Le photographe Bruce
Weber signe une rêverie autour de l’acteur.
Par Murielle Joudet
L’acteur Robert
Mitchum, à Los Angeles en 1991, dans le documentaire de Bruce Weber, « Nice
Girls Don’t Stay for Breakfast ». BRUCE WEBER
L’avis du « Monde »
– à ne pas manquer
Bruce Weber,
photographe de renom connu pour ses campagnes publicitaires et ses photos de
mode, dont l’étoile a pâli en 2018 après sa mise en cause pour abus sexuel par
plusieurs mannequins, a aussi marqué les cinéphiles pour Let’s Get Lost (1988),
beau documentaire sur le trompettiste et chanteur de jazz Chet Baker, ressorti
en 2008.
A la vision de Nice
Girls Don’t Stay for Breakfast, dédié au culte de l’acteur américain Robert
Mitchum, on se dit que le terme de documentaire sied mal aux films de Weber. De
Mitchum, on glane des informations sur sa vie privée et son enfance, mais l’intérêt
du film se situe ailleurs, car le sujet est moins l’homme que l’icône.
Bruce Weber a pu
rencontrer plusieurs fois l’acteur en 1991 et ce sont ces séquences inédites
qui font tout le prix de « Nice Girls… »
Pour comprendre ce
que tente de faire Weber, il faut ne pas séparer le photographe de mode du
cinéaste : Nice Girls… se visionne comme on tournerait les pages d’un magazine
de mode. Le terme de rêverie documentaire serait plus approprié. Le film est
composé comme un flux continu de photos, d’extraits de films et de séquences où
Mitchum dîne, chante, flirte avec des actrices ou une groupie. Weber a pu
rencontrer plusieurs fois l’acteur en 1991 et ce sont ces séquences inédites
qui font tout le prix de Nice Girls… Le photographe coule cette matière dans un
film qui semble n’avoir ni début ni fin, animé par la volonté de plonger dans
un bain d’images et de rappeler une époque révolue, celle des mauvais garçons.
Mitchum fut, avec
d’autres, le symbole absolu de la masculinité hollywoodienne : voguant entre
western et film noir, entre camaraderie masculine et guerre des sexes, l’acteur
est l’image même d’une virilité tranquille qui n’a pas besoin de se prouver.

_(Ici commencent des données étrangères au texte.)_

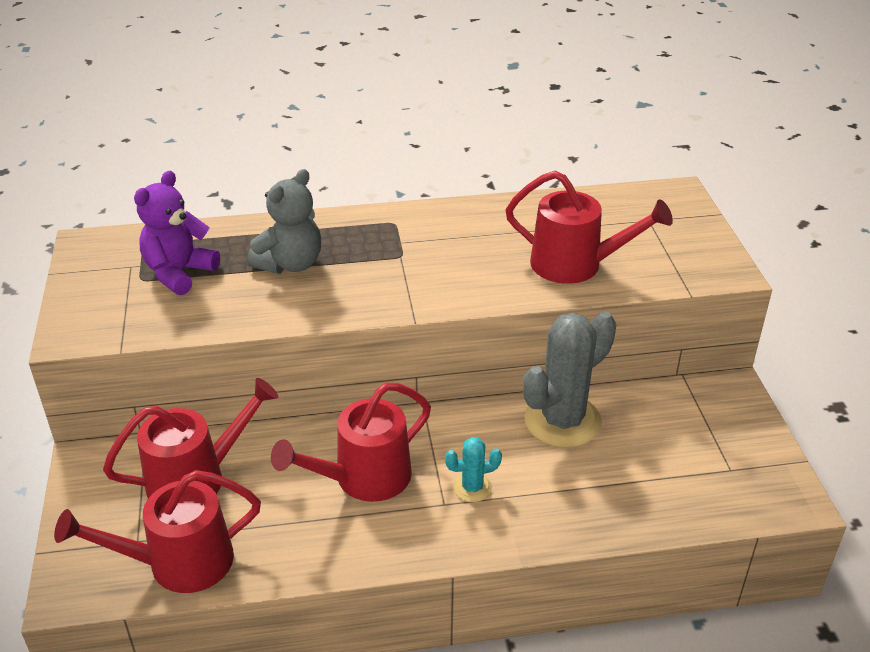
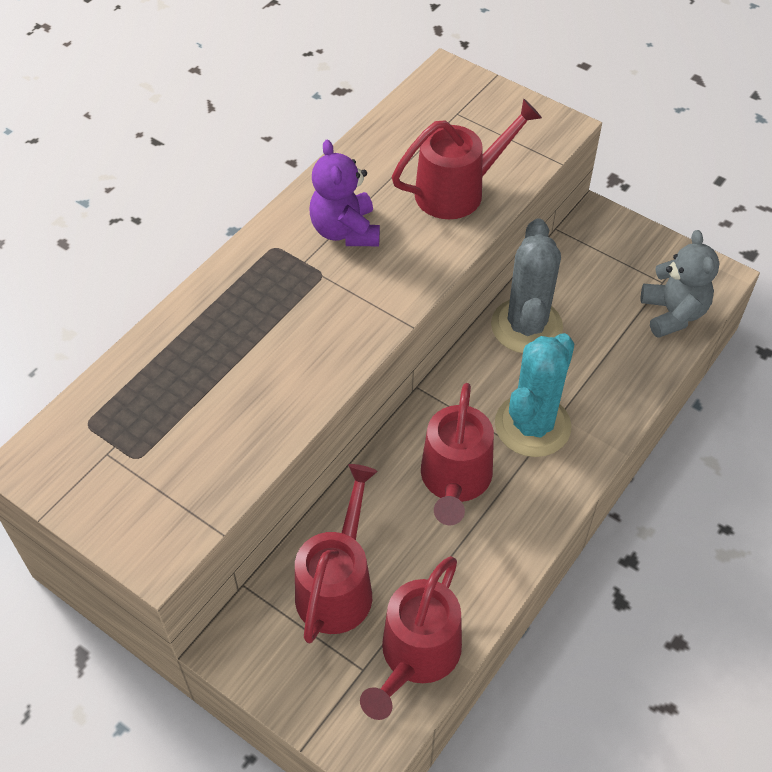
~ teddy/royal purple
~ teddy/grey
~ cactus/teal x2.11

Dragueur invétéré, l’homme est resté marié toute sa vie à sa femme Dorothy
qu’il avait rencontrée à l’âge de 14 ans. L’acteur semble avoir traversé sa vie
de la même manière que les films : avec cet air rêveur et détaché, presque
somnolant – un mythe qui s’en fiche d’en être un et s’amuse de sa propre
notoriété.
Jouer et dormir debout
Dans une archive,
Dick Cavett, présentateur du talk-show qui porte son nom, lui rappelle cette
anecdote rapportée par Jane Russell : sur le tournage de Macao (Josef von
Sternberg, 1952), celle-ci avait l’impression que, pendant les scènes, Mitchum
était à deux doigts de s’endormir dans ses bras.
S’il fallait classer
les acteurs dans des catégories, Mitchum ferait partie de ceux pour qui jouer
et dormir debout sont une seule et même chose. Et de cette autre catégorie
d’acteurs qui, comme il le dit lui-même, ont choisi le cinéma non pas par
ambition dévorante, mais par flemme de travailler. Il donne le sentiment de
tout faire par dilettantisme, pour s’amuser.
Robert Mitchum donne
le sentiment de tout faire par dilettantisme, pour s’amuser
Revoir des extraits
de quelques-uns de ses films (d’une filmographie qui en compte plus de cent
trente), c’est voir apparaître un mauvais garçon qui peut prendre part à
n’importe quelle intrigue sans pour autant que celle-ci vienne perturber ce
sommeil tapi au fond de lui. Plus qu’une méthode d’acteur, cette manière de
somnoler à l’écran constitue pour lui une véritable philosophie de vie, façon
de tout tenir à distance. Distance qui fait tout son mystère : comme beaucoup
de grands acteurs, Mitchum semble se garder en réserve, et ce quant-à-soi
jalousement préservé est sans doute ce qui fait les véritables icônes.
Si Weber érige un
monument en hommage à cette virilité toute hollywoodienne, il a aussi la
finesse de faire de Mitchum moins une réalité qu’une pure projection
fantasmatique, une icône sexuelle qui fascine autant les hommes, les femmes que
les enfants. C’est ce qu’expliquent très bien les témoignages d’acteurs
(Benicio Del Toro, Johnny Depp) qui ont pu le rencontrer et confronter le mythe
à sa réalité. Beau documentaire sur la part masculine du glamour, Nice Girls…
est d’abord et avant tout le film d’un homme qui documente ses rêves de gosse.